I get the algorithm, but what tool(s) did you use generate the page itself?

RiderOfGiraffes · on Dec 16, 2010

OK, here's the script that drives the process.

    echo Retrieving index
        curl http://www.paulgraham.com/articles.html > data0

    echo Extracting URLs
        grep -ho "<a href[^>]*>[^<]*<.a>" data0 | grep -v http | grep -v RSS > data1

ComputeRankings takes the list of essays, extracts outgoing links to create a digraph, and then computes the Page-Rank of each page.

CreatePGER takes the results and an HTML template and glues them together to create the rankings page.

    echo Creating rankings page
        ./ComputeRankings.py > ComputeRankings.out
        ./Create_PGER.py > PaulGrahamEssaysRanking

MakeGraph outputs dot files for the giant component and the "other nodes" graph.

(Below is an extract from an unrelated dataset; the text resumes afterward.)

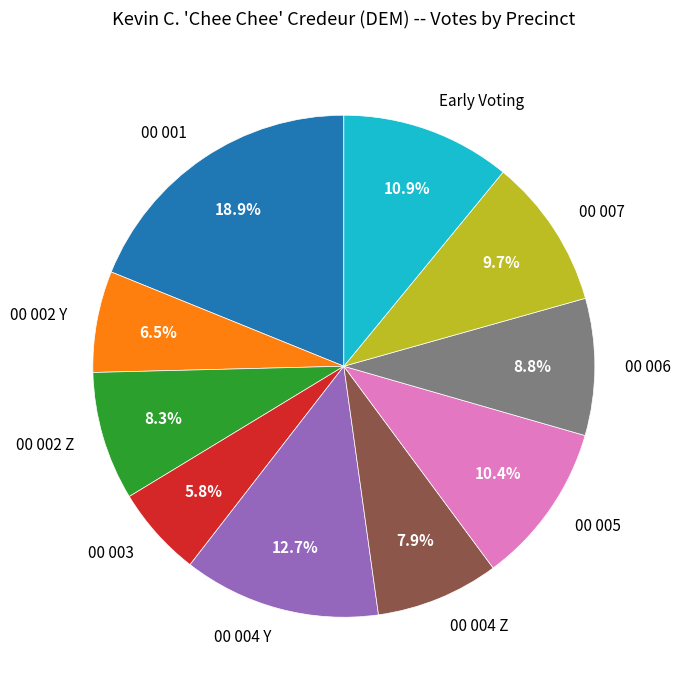

Combined, do 00 002 Y and 00 002 Z account for over 50%?

No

    echo Creating DOT file
        ./MakeGraph.py > links0.dot

Then I use neato to layout the graphs. In each case I run it a few hundred times and pick the result that has the largest boxes. That means it's the most compact output, and seems to be a good heuristic.

    echo Create Giant.png
        ./LayoutGraph Giant 11,40

    echo Create Other.png
        ./LayoutGraph Other   8,5

Finally I create the HTML you see using an HTML template.

    echo Create page with map
        ./Create_PGE.py > PaulGrahamEssays

There's a small lie in this. The web site is actually a statically generated "wiki". When it was first devised I didn't have the facility to run scripts on my host. I generate the pages as plain text with some mark-down, then off-line generate the entire site. Then I upload the parts that have changed.

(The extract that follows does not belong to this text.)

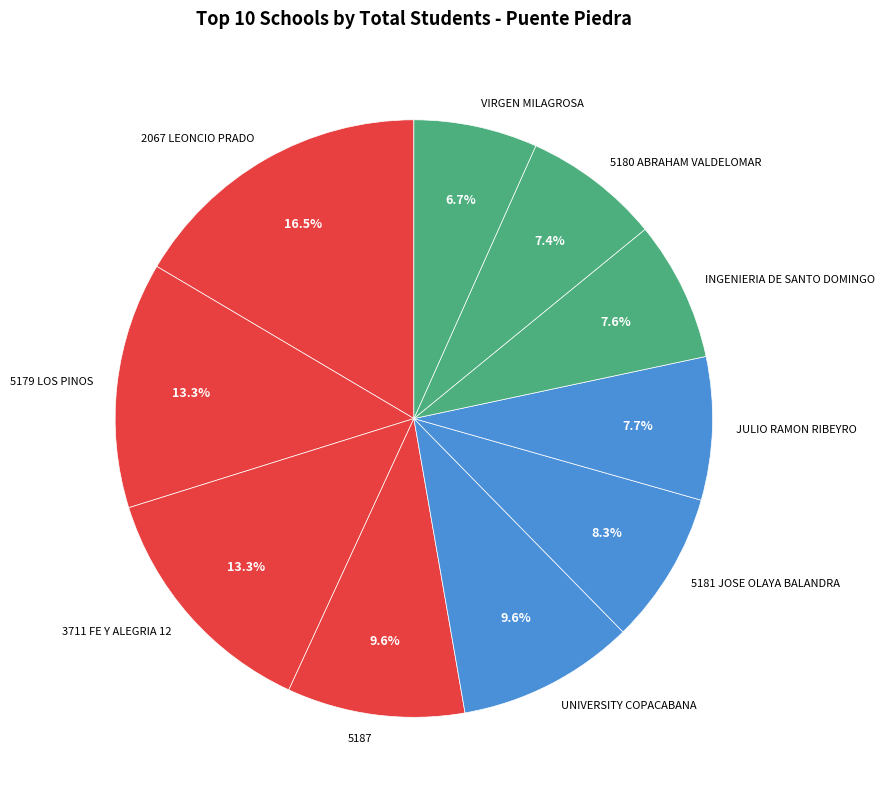

What percentage is the 5187 slice, to the nearest percent?

10%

If you try to edit then your suggested new version gets emailed to me, where it goes through an aggressive spam filter. Then it sits in my inbox for me to decide if it's a good change. If so, I trigger a refresh. Some people have passwords that trigger the refresh automatically, without my intervention, so it really does work as a limited access wiki.

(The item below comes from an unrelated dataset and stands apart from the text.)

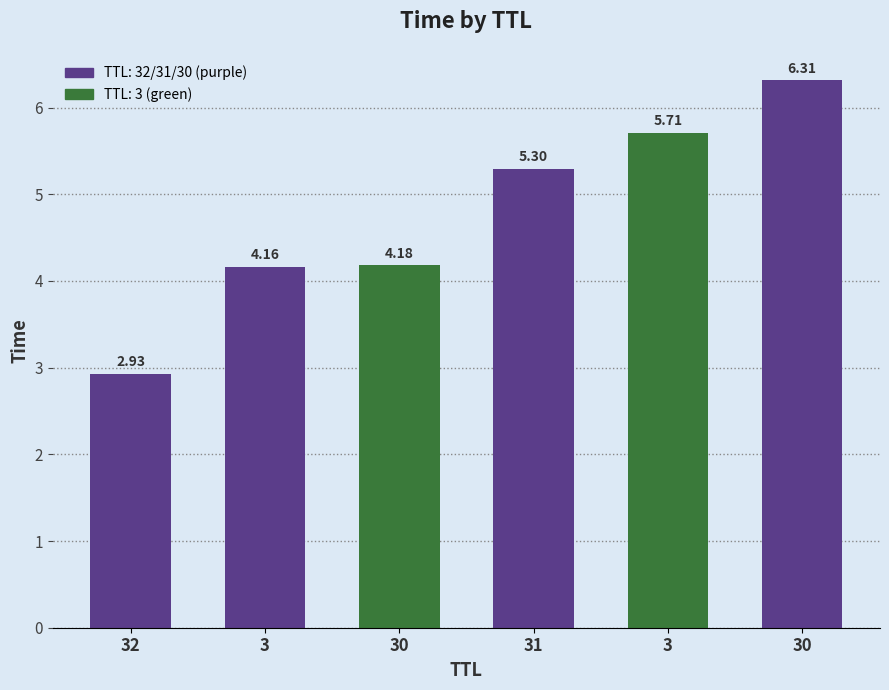

Rank the categories by value from lowest to highest.

32, 3, 30, 31, 3, 30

Er, right. Is that what you wanted to know?

RiderOfGiraffes · on Dec 16, 2010

Here's a stripped down version of the "LayoutGraph" script. In essence, layout the graph 100 times and score each attempt according to the size of the biggest box. Save the attempt in a file with a name that has the score in it, then pick off the best. That way I can compare attempts with each other while it runs.

    GraphName=$1
    GraphSize=$2

    echo Laying out graph $1

    LayoutParms="-Gstart=random -Nshape=box -Goverlap=false -Gsplines=true"

    for n in 9 8 7 6 5 4 3 2 1 0
    do
        for m in 9 8 7 6 5 4 3 2 1 0
        do
            neato ${GraphName}.dot $LayoutParms -Gsize="${GraphSize}" -Tpng -o ${GraphName}.png -Timap -o ${GraphName}.map
            score=`sed "s/,/ /g" ${GraphName}.map | gawk '{printf("%04d\n",$5-$3)}' | sort -rn | head -1`
            mv ${GraphName}.png ${GraphName}.png_$score
            mv ${GraphName}.map ${GraphName}.map_$score
            echo $n$m $score `ls -l ${GraphName}.png_* | tail -1`
        done
    done

    cp `ls ${GraphName}.png_0??? | tail -1` ${GraphName}.png
    cp `ls ${GraphName}.map_0??? | tail -1` ${GraphName}.map

    ls -r ${GraphName}.png_0??? | tail -n +2 | xargs rm
    ls -r ${GraphName}.map_0??? | tail -n +2 | xargs rm

slug · on Dec 17, 2010

A small tip for the for loops:

  for n in {9..0}; do echo $n ; done

or

  for n in $(seq 9 -1 0); do echo $n ; done

RiderOfGiraffes · on Dec 17, 2010

Cool - thanks. I did actually know that, but I never got around to changing it to the more efficient version, and it's nice to be reminded.